● **ABOUT THIS TASK**:
Starting at the top of the entries and going on through the line with "прототипы кулеров. Formula V Line на", rewrite every line as a numbered list, skipping any blank lines. Leave the pictures out of your answer.

______________________________

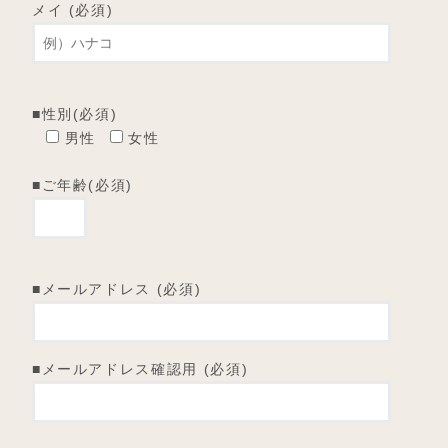
メイ (必須)
■性別(必須)
男性
女性
■ご年齢(必須)
■メールアドレス (必須)
■メールアドレス確認用 (必須)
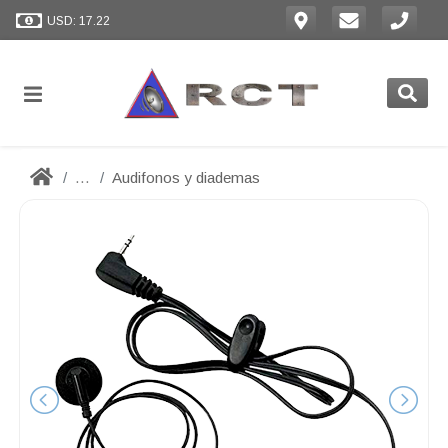
USD: 17.22
...
Audifonos y diademas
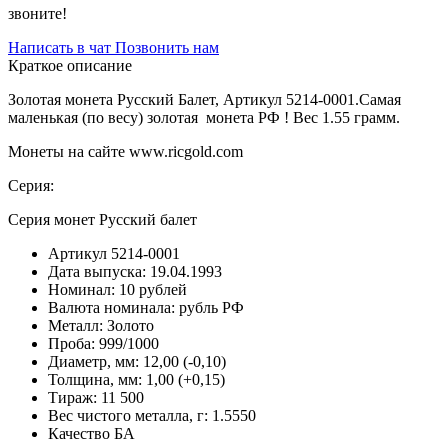
звоните!
Написать в чат
Позвонить нам
Краткое описание
Золотая монета Русский Балет, Артикул 5214-0001.Самая
маленькая (по весу) золотая монета РФ ! Вес 1.55 грамм.
Монеты на сайте www.ricgold.com
Серия:
Серия монет Русский балет
Артикул
5214-0001
Дата выпуска:
19.04.1993
Номинал:
10 рублей
Валюта номинала:
рубль РФ
Металл:
Золото
Проба:
999/1000
Диаметр, мм:
12,00 (-0,10)
Толщина, мм:
1,00 (+0,15)
Тираж:
11 500
Вес чистого металла, г:
1.5550
Качество
БА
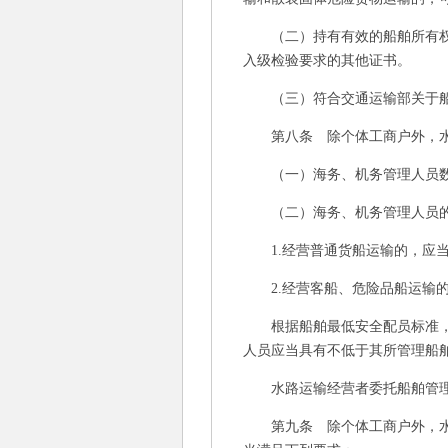
（二）持有有效的船舶所有权登
入级检验要求的其他证书。
（三）符合交通运输部关于船
第八条 除个体工商户外，水
（一）海务、机务管理人员数
（二）海务、机务管理人员的
1.经营普通货船运输的，应当
2.经营客船、危险品船运输的
根据船舶最低安全配员标准，水
人员应当具有不低于其所管理船
水路运输经营者委托船舶管理企
第九条 除个体工商户外，水路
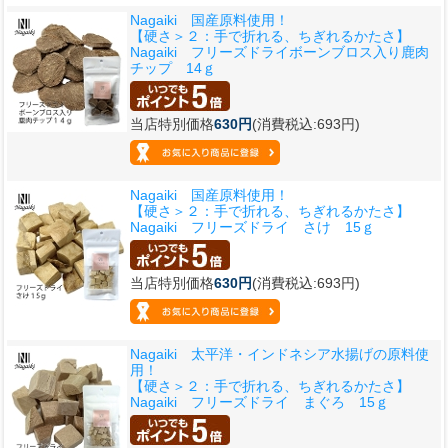
Nagaiki 国産原料使用！
【硬さ＞２：手で折れる、ちぎれるかたさ】
Nagaiki フリーズドライボーンブロス入り鹿肉
チップ 14ｇ
当店特別価格
630円
(消費税込:693円)
Nagaiki 国産原料使用！
【硬さ＞２：手で折れる、ちぎれるかたさ】
Nagaiki フリーズドライ さけ 15ｇ
当店特別価格
630円
(消費税込:693円)
Nagaiki 太平洋・インドネシア水揚げの原料使
用！
【硬さ＞２：手で折れる、ちぎれるかたさ】
Nagaiki フリーズドライ まぐろ 15ｇ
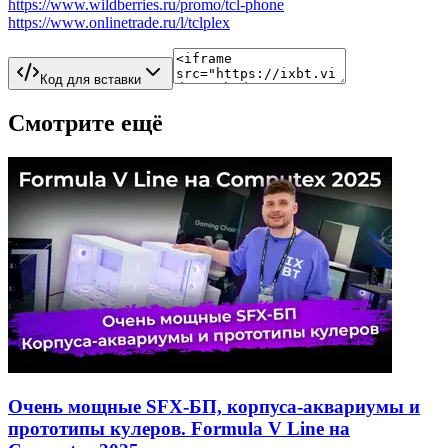
https://www.wildberries.ru/promo/tcl-phone
https://www.onlinetrade.ru/l/tclplex
Код для вставки
Смотрите ещё
Очень мощные SFX-БП, корпуса-аквариумы и
прототипы кулеров. Formula V Line на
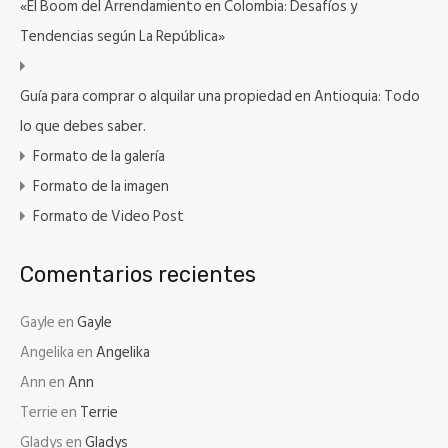
«El Boom del Arrendamiento en Colombia: Desafíos y
Tendencias según La República»
Guía para comprar o alquilar una propiedad en Antioquia: Todo
lo que debes saber.
Formato de la galería
Formato de la imagen
Formato de Video Post
Comentarios recientes
Gayle
en
Gayle
Angelika
en
Angelika
Ann
en
Ann
Terrie
en
Terrie
Gladys
en
Gladys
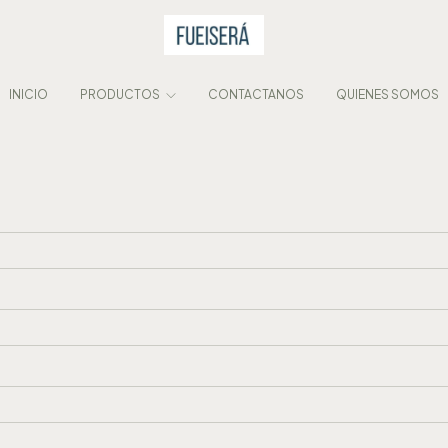
INICIO
PRODUCTOS
CONTACTANOS
QUIENES SOMOS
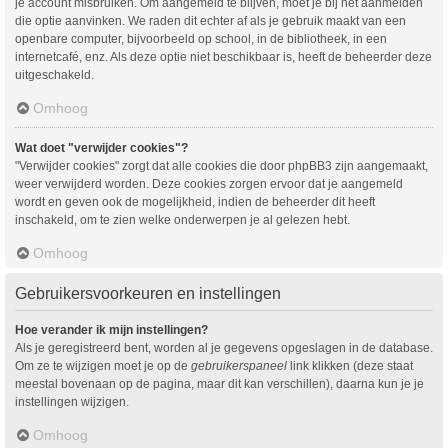
je account misbruiken. Om aangemeld te blijven, moet je bij het aanmelden
die optie aanvinken. We raden dit echter af als je gebruik maakt van een
openbare computer, bijvoorbeeld op school, in de bibliotheek, in een
internetcafé, enz. Als deze optie niet beschikbaar is, heeft de beheerder deze
uitgeschakeld.
Omhoog
Wat doet "verwijder cookies"?
"Verwijder cookies" zorgt dat alle cookies die door phpBB3 zijn aangemaakt,
weer verwijderd worden. Deze cookies zorgen ervoor dat je aangemeld
wordt en geven ook de mogelijkheid, indien de beheerder dit heeft
inschakeld, om te zien welke onderwerpen je al gelezen hebt.
Omhoog
Gebruikersvoorkeuren en instellingen
Hoe verander ik mijn instellingen?
Als je geregistreerd bent, worden al je gegevens opgeslagen in de database.
Om ze te wijzigen moet je op de
gebruikerspaneel
link klikken (deze staat
meestal bovenaan op de pagina, maar dit kan verschillen), daarna kun je je
instellingen wijzigen.
Omhoog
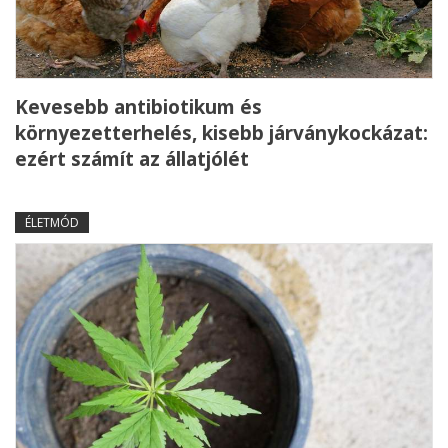
Kevesebb antibiotikum és
környezetterhelés, kisebb járványkockázat:
ezért számít az állatjólét
ÉLETMÓD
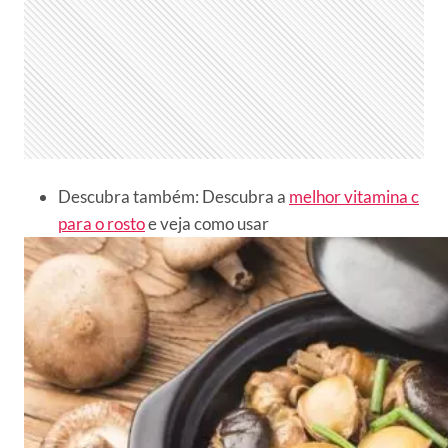
Descubra também: Descubra a
melhor vitamina c
para o rosto
e veja como usar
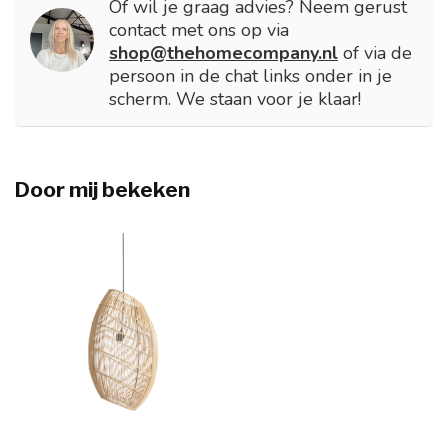
Of wil je graag advies? Neem gerust
contact met ons op via
shop@thehomecompany.nl
of via de
persoon in de chat links onder in je
scherm. We staan voor je klaar!
Door mij bekeken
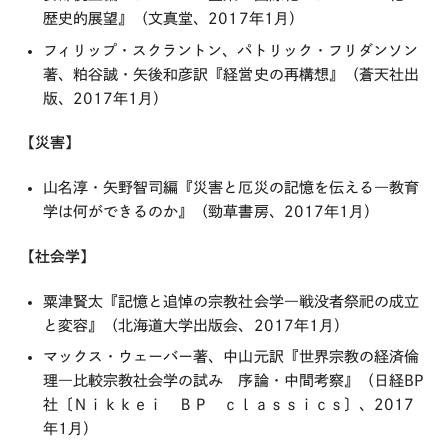
歴史的展望』（文真堂、2017年1月）
フィリップ・スクラントン、パトリック・フリダンソン
著、粕谷誠・矢後和彦訳『経営史の再構想』（蒼天社出
版、2017年1月）
【災害】
山名淳・矢野智司編『災害と厄災の記憶を伝える―教育
学は何ができるのか』（勁草書房、2017年1月）
【社会学】
粟津賢太『記憶と追悼の宗教社会学―戦没者祭祀の成立
と変容』（北海道大学出版会、2017年1月）
マックス・ウェーバー著、中山元訳『世界宗教の経済倫
理―比較宗教社会学の試み 序論・中間考察』（日経BP
社〔Ｎｉｋｋｅｉ ＢＰ ｃｌａｓｓｉｃｓ〕、2017
年1月）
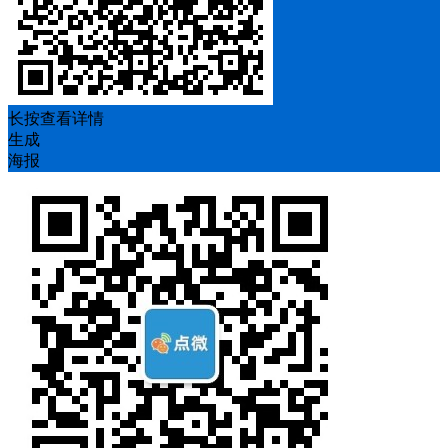
长按查看详情
生成
海报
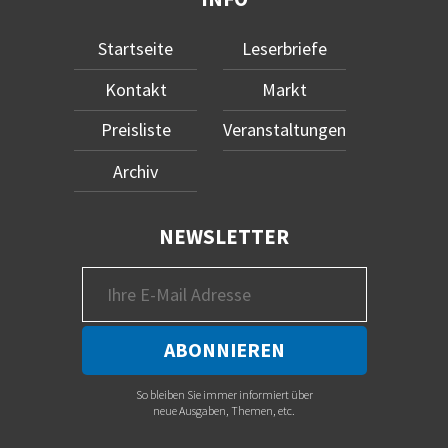
Startseite
Leserbriefe
Kontakt
Markt
Preisliste
Veranstaltungen
Archiv
NEWSLETTER
So bleiben Sie immer informiert über
neue Ausgaben, Themen, etc.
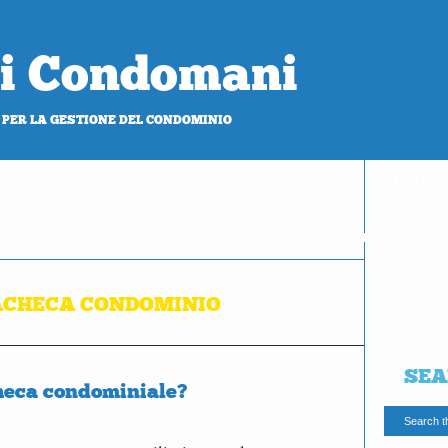
 di Condomani
 PER LA GESTIONE DEL CONDOMINIO
PROVA
gratis
ACHECA CONDOMINIO
SEA
checa condominiale?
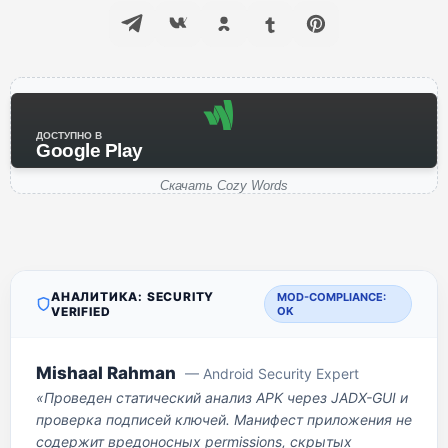
ДОСТУПНО В
Google Play
Скачать Cozy Words
АНАЛИТИКА: SECURITY
MOD-COMPLIANCE:
VERIFIED
OK
Mishaal Rahman
— Android Security Expert
«Проведен статический анализ APK через JADX-GUI и
проверка подписей ключей. Манифест приложения не
содержит вредоносных permissions, скрытых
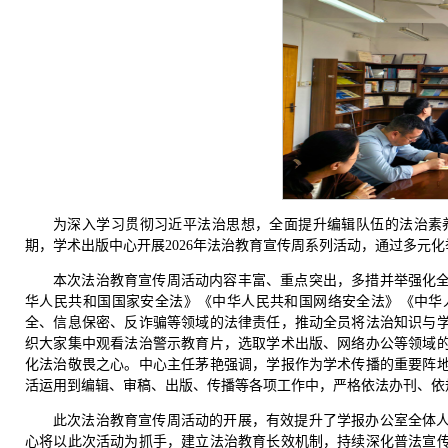
为深入学习贯彻习近平法治思想，全面提升编辑队伍的法治素
期，学术出版中心开展2026年法治教育宣传周系列活动，通过多元
本次法治教育宣传周活动内容丰富、重点突出，多措并举强化
华人民共和国国家安全法》《中华人民共和国网络安全法》《中华
全、信息保密、反诈骗等领域的法律责任，推动全员将法治知识与
织大家集中观看法治警示教育片，选取学术出版、网络办公等领域
化法治敬畏之心。中心主任茅艳强调，学报作为学术传播的重要阵
活运用到编辑、审稿、出版、传播等各项工作中，严格依法办刊、依
此次法治教育宣传周活动的开展，有效提升了学报办公室全体
心将以此次活动为抓手，建立法治教育长效机制，持续深化普法宣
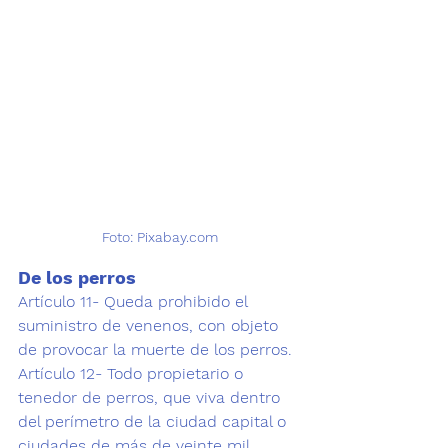
Foto: Pixabay.com
De los perros
Artículo 11- 
Queda prohibido el 
suministro de venenos, con objeto 
de provocar la muerte de los perros.
Artículo 12- Todo propietario o 
tenedor de perros, que viva dentro 
del perímetro de la ciudad capital o 
ciudades de más de veinte mil 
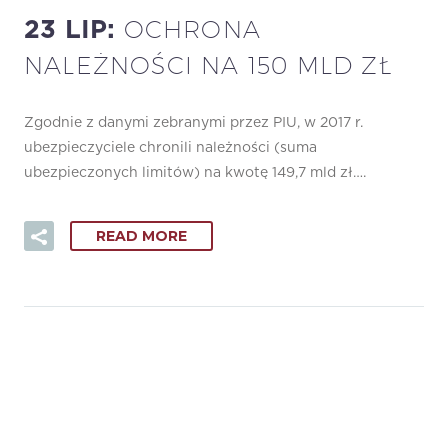
OCHRONA
23 LIP:
NALEŻNOŚCI NA 150 MLD ZŁ
Zgodnie z danymi zebranymi przez PIU, w 2017 r.
ubezpieczyciele chronili należności (suma
ubezpieczonych limitów) na kwotę 149,7 mld zł….
READ MORE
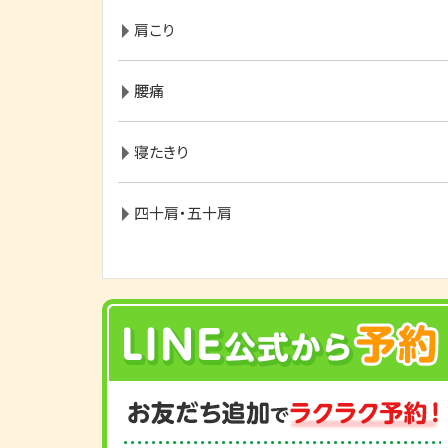
肩こり
腰痛
寝たきり
四十肩・五十肩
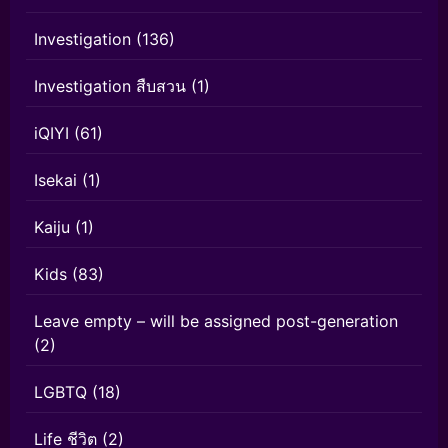
Investigation
(136)
Investigation สืบสวน
(1)
iQIYI
(61)
Isekai
(1)
Kaiju
(1)
Kids
(83)
Leave empty – will be assigned post-generation
(2)
LGBTQ
(18)
Life ชีวิต
(2)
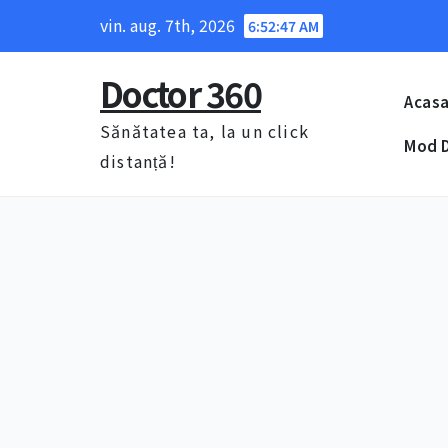
Skip
vin. aug. 7th, 2026
6:52:48 AM
to
content
Doctor 360
Acas
Sănătatea ta, la un click
Mod D
distanță!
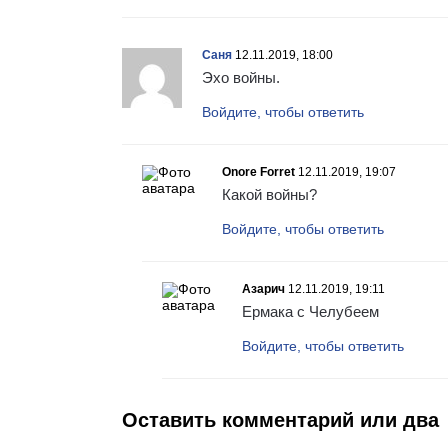
Саня
12.11.2019, 18:00
Эхо войны.
Войдите, чтобы ответить
Onore Forret
12.11.2019, 19:07
Какой войны?
Войдите, чтобы ответить
Азарич
12.11.2019, 19:11
Ермака с Челубеем
Войдите, чтобы ответить
Оставить комментарий или два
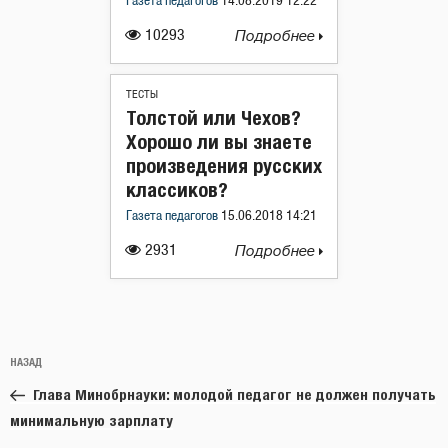
Газета педагогов
14.08.2019 12:22
10293
Подробнее
ТЕСТЫ
Толстой или Чехов?
Хорошо ли вы знаете
произведения русских
классиков?
Газета педагогов
15.06.2018 14:21
2931
Подробнее
Навигация
Предыдущая
НАЗАД
по
запись:
записям
Глава Минобрнауки: молодой педагог не должен получать
минимальную зарплату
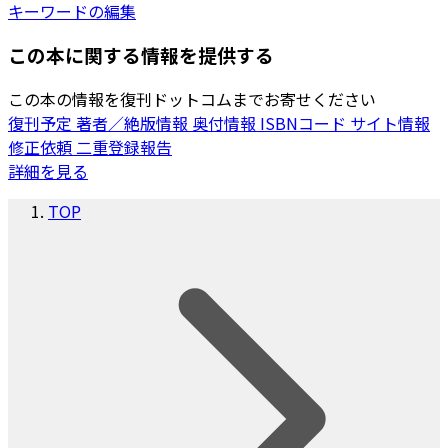
キーワードの編集
この本に関する情報を提供する
この本の情報を復刊ドットコムまでお寄せください
復刊予定
著者／絶版情報
奥付情報
ISBNコード
サイト情報
修正依頼
二重登録報告
詳細を見る
TOP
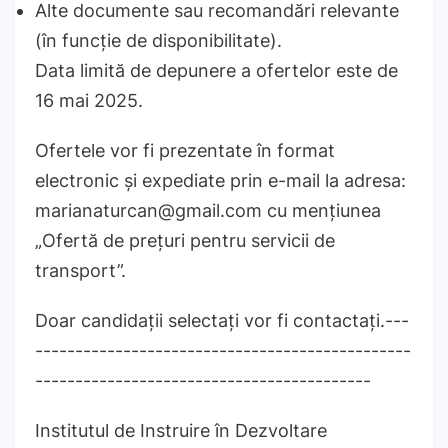
Alte documente sau recomandări relevante
(în funcție de disponibilitate).
Data limită de depunere a ofertelor este de
16 mai 2025.
Ofertele vor fi prezentate în format
electronic și expediate prin e-mail la adresa:
marianaturcan@gmail.com cu mențiunea
„Ofertă de prețuri pentru servicii de
transport”.
Doar candidații selectați vor fi contactați.---
-----------------------------------------------
------------------------------------------
Institutul de Instruire în Dezvoltare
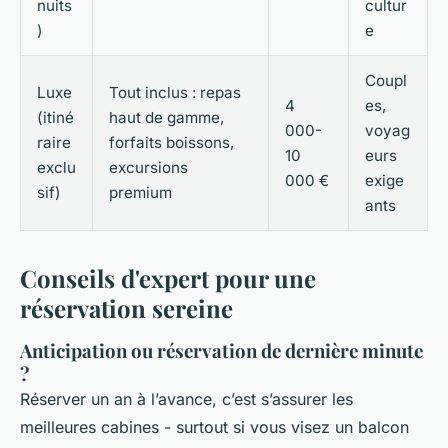
nuits
cultur
)
e
Coupl
Luxe
Tout inclus : repas
4
es,
(itiné
haut de gamme,
000-
voyag
raire
forfaits boissons,
10
eurs
exclu
excursions
000 €
exige
sif)
premium
ants
Conseils d'expert pour une
réservation sereine
Anticipation ou réservation de dernière minute
?
Réserver un an à l’avance, c’est s’assurer les
meilleures cabines - surtout si vous visez un balcon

______________________________

● **TASK SOLUTION**:
1. メイ (必須)
2. ■性別(必須)
3. 男性
4. 女性
5. ■ご年齢(必須)
6. ■メールアドレス (必須)
7. ■メールアドレス確認用 (必須)
8. USD: 17.22
9. ...
10. Audifonos y diademas
11. звоните!
12. Написать в чат
13. Позвонить нам
14. Краткое описание
15. Золотая монета Русский Балет, Артикул 5214-0001.Самая
16. маленькая (по весу) золотая монета РФ ! Вес 1.55 грамм.
17. Монеты на сайте www.ricgold.com
18. Серия:
19. Серия монет Русский балет
20. Артикул
21. 5214-0001
22. Дата выпуска:
23. 19.04.1993
24. Номинал:
25. 10 рублей
26. Валюта номинала:
27. рубль РФ
28. Металл:
29. Золото
30. Проба:
31. 999/1000
32. Диаметр, мм:
33. 12,00 (-0,10)
34. Толщина, мм:
35. 1,00 (+0,15)
36. Тираж:
37. 11 500
38. Вес чистого металла, г:
39. 1.5550
40. Качество
41. БА
42. （二）持有有效的船舶所有权登
43. 入级检验要求的其他证书。
44. （三）符合交通运输部关于船
45. 第八条 除个体工商户外，水
46. （一）海务、机务管理人员数
47. （二）海务、机务管理人员的
48. 1.经营普通货船运输的，应当
49. 2.经营客船、危险品船运输的
50. 根据船舶最低安全配员标准，水
51. 人员应当具有不低于其所管理船
52. 水路运输经营者委托船舶管理企
53. 第九条 除个体工商户外，水路
54. Nagaiki 国産原料使用！
55. 【硬さ＞２：手で折れる、ちぎれるかたさ】
56. Nagaiki フリーズドライボーンブロス入り鹿肉
57. チップ 14ｇ
58. 当店特別価格
59. 630円
60. (消費税込:693円)
61. Nagaiki 国産原料使用！
62. 【硬さ＞２：手で折れる、ちぎれるかたさ】
63. Nagaiki フリーズドライ さけ 15ｇ
64. 当店特別価格
65. 630円
66. (消費税込:693円)
67. Nagaiki 太平洋・インドネシア水揚げの原料使
68. 用！
69. 【硬さ＞２：手で折れる、ちぎれるかたさ】
70. Nagaiki フリーズドライ まぐろ 15ｇ
71. https://www.wildberries.ru/promo/tcl-phone
72. https://www.onlinetrade.ru/l/tclplex
73. Код для вставки
74. Смотрите ещё
75. Очень мощные SFX-БП, корпуса-аквариумы и
76. прототипы кулеров. Formula V Line на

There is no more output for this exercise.